8) Local dev with smee.io

  1. Create a channel at https://smee.io.
  2. Set GitHub App webhook URL to the smee channel URL.
  3. Run forwarder:
npx smee-client --url https://smee.io/<channel-id> --path /github/webhook --port 3002
  1. Run gateway locally on 3002 with required GitHub env vars.
  2. Send a test delivery and verify gateway logs.

9) Troubleshooting (github_event_ignored)

Reason What it means How to fix
signature_invalid HMAC verification failed or signature header missing Verify GITHUB_WEBHOOK_SECRET; ensure JSON payload is unmodified in transit
event_unsupported Event is outside Thor allowlist Ensure subscription list is correct
repo_not_mapped Repo basename has no matching local clone Clone under /workspace/repos/<basename>; keep basename aligned
self_sender Sender's numeric user ID matches GITHUB_APP_BOT_ID Self-loop guard — expected when Thor comments/reviews
empty_review_body Submitted review body was blank Include text in the review body
non_mention_comment Comment/review does not mention the app, and (for review events) the PR was not opened by Thor Mention @${GITHUB_APP_SLUG} to act, or open the PR from Thor
check_suite_branch_missing GitHub did not include check_suite.head_branch Expected for fork/detached/tag cases; no action unless same-repo PRs are affected
check_suite_conclusion_missing CI finished without a usable check_suite.conclusion value Expected for malformed/incomplete terminal events; replay only if the source payload was incomplete
correlation_key_unresolved CI/PR-close/push branch has no existing Thor alias-backed branch session Confirm Thor previously worked that branch; otherwise the event is ignored
check_suite_gate_failed The git SHA/authorship gate failed before queueing a CI wake See metadata.gateReason in github-webhook-ignored worklog
push_sync_failed Gateway could not complete the rev-parse, fetch, ancestry check, or reset for a push sync Inspect metadata.exitCode / metadata.errorMessage; resolve dirty checkout or remote-cli issues
push_delete_cleanup_failed Gateway could not check status or remove a clean deleted-branch worktree Inspect metadata.exitCode; clean up manually if safe

check_suite_gate_failed includes metadata.gateReason:

  • sha_missing: local repo does not know check_suite.head_sha; fetch/update the clone, then redeliver if appropriate.
  • author_mismatch: commit author email is not the derived GitHub App bot email; expected for human-authored commits.
  • exec_failed: gateway could not complete the internal git check through remote-cli; check remote-cli health and THOR_INTERNAL_SECRET.

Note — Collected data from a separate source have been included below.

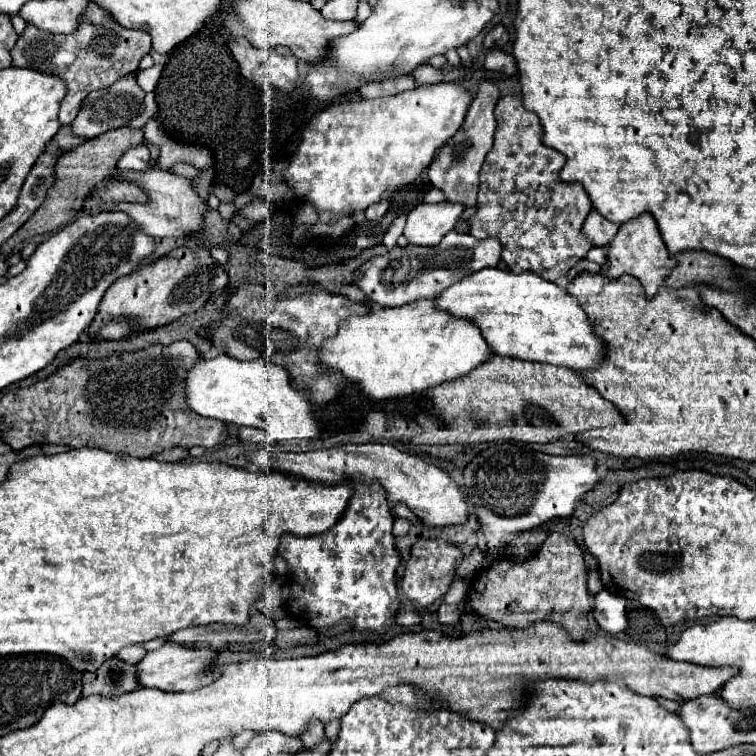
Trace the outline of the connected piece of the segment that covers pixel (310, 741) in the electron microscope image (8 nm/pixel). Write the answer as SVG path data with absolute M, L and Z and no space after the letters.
M312 720L312 722L308 724L308 730L302 734L302 742L304 742L306 748L312 748L314 744L318 744L318 742L324 740L324 738L326 738L326 734L324 734L324 724L320 724L320 722L316 722L316 720Z

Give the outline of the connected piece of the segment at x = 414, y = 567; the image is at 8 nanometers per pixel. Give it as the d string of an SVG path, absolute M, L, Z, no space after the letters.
M432 538L418 540L412 546L412 554L406 562L406 572L404 572L404 578L400 584L404 596L416 608L426 608L426 606L434 604L438 598L442 598L448 592L448 586L456 574L460 560L462 560L462 552L454 544L448 544L444 540L432 540Z

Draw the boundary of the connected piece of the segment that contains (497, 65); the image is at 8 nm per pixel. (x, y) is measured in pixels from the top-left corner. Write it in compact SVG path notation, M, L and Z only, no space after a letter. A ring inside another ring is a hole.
M492 48L488 50L486 58L484 58L484 68L490 72L498 72L504 76L512 76L516 74L516 62L512 58L512 54L506 54L500 48ZM514 66L514 68L512 68Z

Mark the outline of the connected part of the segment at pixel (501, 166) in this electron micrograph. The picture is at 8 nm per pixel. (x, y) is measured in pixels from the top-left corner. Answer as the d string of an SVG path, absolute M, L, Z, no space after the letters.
M506 96L496 104L494 110L496 116L496 134L494 134L494 146L486 156L486 162L480 172L480 194L478 194L478 206L476 214L468 220L470 234L476 238L498 238L502 244L502 260L506 266L520 274L526 270L532 270L540 274L544 280L556 282L566 272L586 256L586 252L592 248L592 242L588 242L580 228L592 210L592 202L588 194L582 190L580 184L562 182L558 178L558 170L564 166L566 158L542 144L542 124L534 112L528 112L522 106L520 96Z

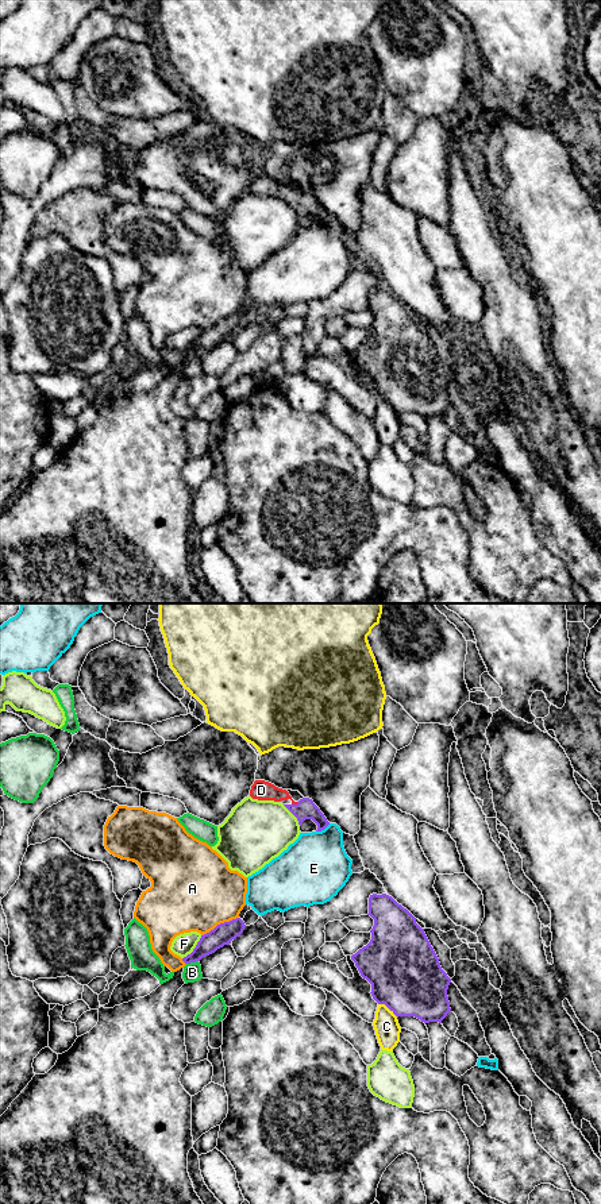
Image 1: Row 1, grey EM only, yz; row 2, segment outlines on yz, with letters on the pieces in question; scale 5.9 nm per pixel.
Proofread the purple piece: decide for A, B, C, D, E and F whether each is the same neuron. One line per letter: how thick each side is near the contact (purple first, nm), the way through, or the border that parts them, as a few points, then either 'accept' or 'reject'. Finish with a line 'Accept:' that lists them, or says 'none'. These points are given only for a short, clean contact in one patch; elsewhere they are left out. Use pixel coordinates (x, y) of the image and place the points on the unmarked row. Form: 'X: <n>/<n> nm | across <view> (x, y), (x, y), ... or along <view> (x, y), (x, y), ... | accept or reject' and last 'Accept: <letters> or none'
A: 120/480 nm | reject
B: 120/110 nm | reject
C: 440/150 nm | reject
D: 120/120 nm | across yz (305, 204), (295, 200), (285, 190), (261, 185) | accept
E: 120/400 nm | reject
F: 120/130 nm | reject
Accept: D

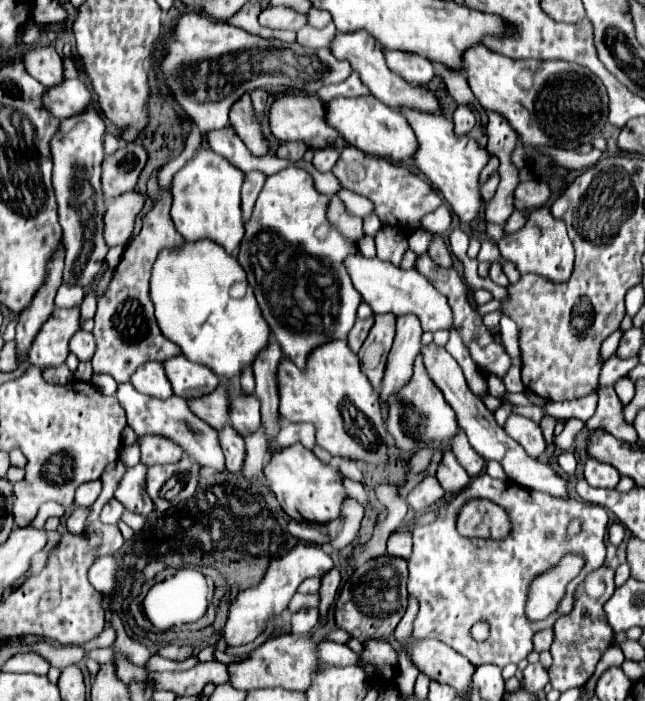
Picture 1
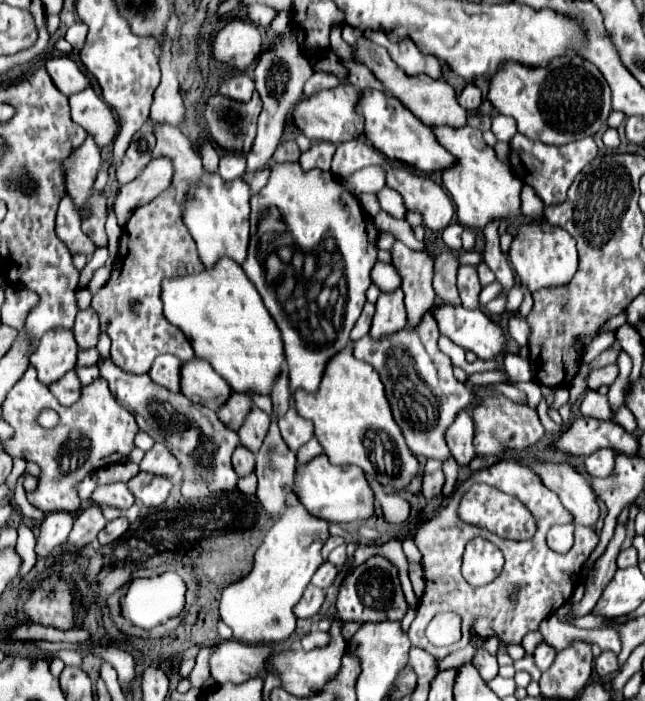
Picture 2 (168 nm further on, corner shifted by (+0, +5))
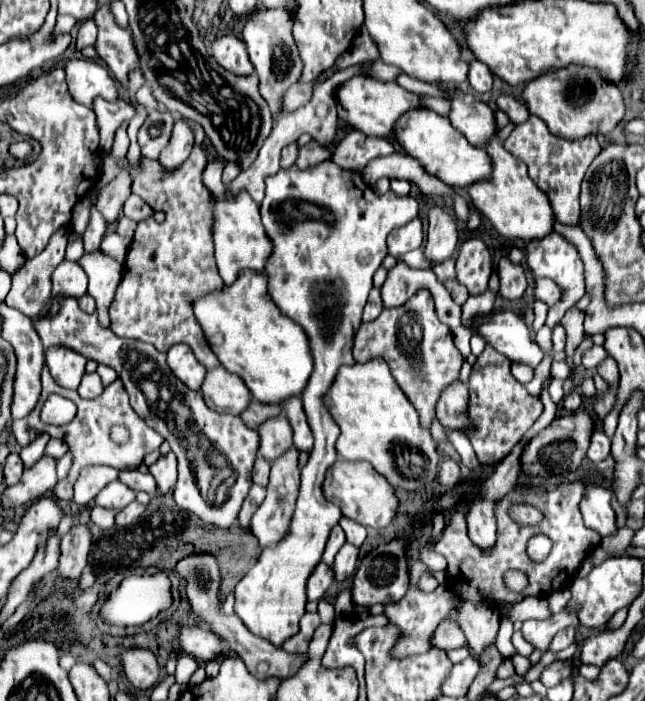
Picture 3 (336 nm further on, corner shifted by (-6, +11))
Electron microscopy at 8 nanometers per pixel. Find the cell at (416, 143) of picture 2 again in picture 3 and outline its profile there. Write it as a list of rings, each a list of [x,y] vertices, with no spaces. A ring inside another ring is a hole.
[[[412,108],[404,112],[394,124],[394,136],[398,144],[406,150],[406,154],[416,158],[426,172],[440,178],[448,186],[464,188],[464,186],[470,186],[472,180],[482,180],[490,176],[492,164],[486,150],[474,148],[472,144],[468,144],[468,140],[452,128],[448,118],[428,108]]]

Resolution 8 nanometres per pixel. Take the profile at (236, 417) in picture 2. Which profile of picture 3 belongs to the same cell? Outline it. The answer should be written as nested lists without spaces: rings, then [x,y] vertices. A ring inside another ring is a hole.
[[[252,398],[250,404],[248,404],[248,408],[240,414],[240,418],[242,418],[242,422],[248,428],[256,430],[262,424],[262,420],[266,420],[270,416],[280,416],[280,414],[284,414],[284,412],[282,412],[282,408],[278,404],[262,404],[262,402],[258,402],[258,400]]]

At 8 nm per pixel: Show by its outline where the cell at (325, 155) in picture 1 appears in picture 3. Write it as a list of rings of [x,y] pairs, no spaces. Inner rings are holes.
[[[312,140],[310,144],[306,144],[306,146],[300,148],[296,166],[304,170],[304,168],[316,166],[316,164],[320,164],[320,162],[324,162],[324,160],[330,160],[330,158],[332,158],[332,152],[330,152],[326,146],[322,146],[322,144],[318,144],[316,140]]]

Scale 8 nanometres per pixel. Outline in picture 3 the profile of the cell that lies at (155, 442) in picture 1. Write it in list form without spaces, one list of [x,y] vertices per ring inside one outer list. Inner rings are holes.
[[[172,452],[160,456],[154,464],[148,466],[150,474],[156,478],[156,484],[158,484],[158,492],[164,494],[168,492],[174,484],[176,484],[176,478],[178,478],[178,468],[176,468],[176,456]]]

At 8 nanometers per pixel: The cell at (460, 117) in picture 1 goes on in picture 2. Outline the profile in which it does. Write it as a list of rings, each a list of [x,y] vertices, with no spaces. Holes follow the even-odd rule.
[[[466,84],[466,88],[464,88],[462,94],[458,96],[458,100],[460,100],[460,104],[462,104],[466,110],[474,112],[474,110],[478,110],[478,106],[480,106],[480,102],[482,102],[482,92],[480,92],[480,88],[478,88],[476,84]]]

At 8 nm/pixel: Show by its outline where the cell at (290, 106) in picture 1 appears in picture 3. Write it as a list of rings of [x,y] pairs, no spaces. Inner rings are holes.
[[[352,76],[348,82],[344,82],[338,88],[336,94],[336,108],[338,108],[338,120],[350,126],[352,130],[364,132],[366,136],[390,136],[394,122],[400,114],[406,110],[418,106],[418,94],[406,92],[396,82],[382,82],[370,76]]]

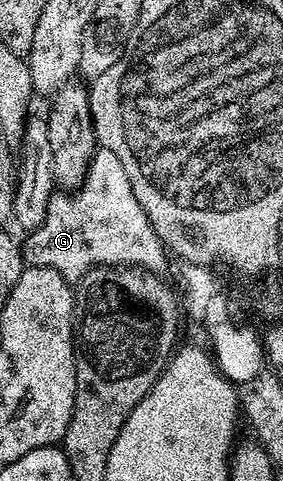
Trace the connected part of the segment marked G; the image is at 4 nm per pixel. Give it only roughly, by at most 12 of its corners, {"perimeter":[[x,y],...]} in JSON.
{"perimeter":[[119,155],[54,192],[24,260],[70,283],[103,265],[157,271],[167,253]]}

Dead-letter reasons (github_trigger_dropped)

Queue-handler-side terminal rejections happen after the event passed intake. These show up as github_trigger_dropped with a reason field:

Reason What it means How to fix
installation_gone gh pr view failed with an auth/permission error through /internal/exec Reinstall the GitHub App on the affected owner; verify private key + app ID env
branch_not_found gh pr view could not find the PR/branch Confirm the PR still exists; replay the delivery if it was a transient race
branch_lookup_failed /internal/exec or gh pr view failed before returning usable PR head Check remote-cli health and connectivity; replay the delivery once recovered

branch_not_found is permanent (the branch is gone, replay won't help). branch_lookup_failed is operationally transient — the failure was infra, the underlying PR may still be valid; redeliver after fixing the transport.

10) Trust boundary for remote-cli

The remote-cli service owns the GitHub App private key and mints installation tokens on demand through the git / gh wrappers. Its endpoints have no per-request auth header — the docker network is the trust boundary, and operators adding new services to the compose network must treat them as equally trusted with gateway and runner.

For the full layered model — including how THOR_INTERNAL_SECRET gates policy-bypass internal routes — see docs/feat/security-model.md.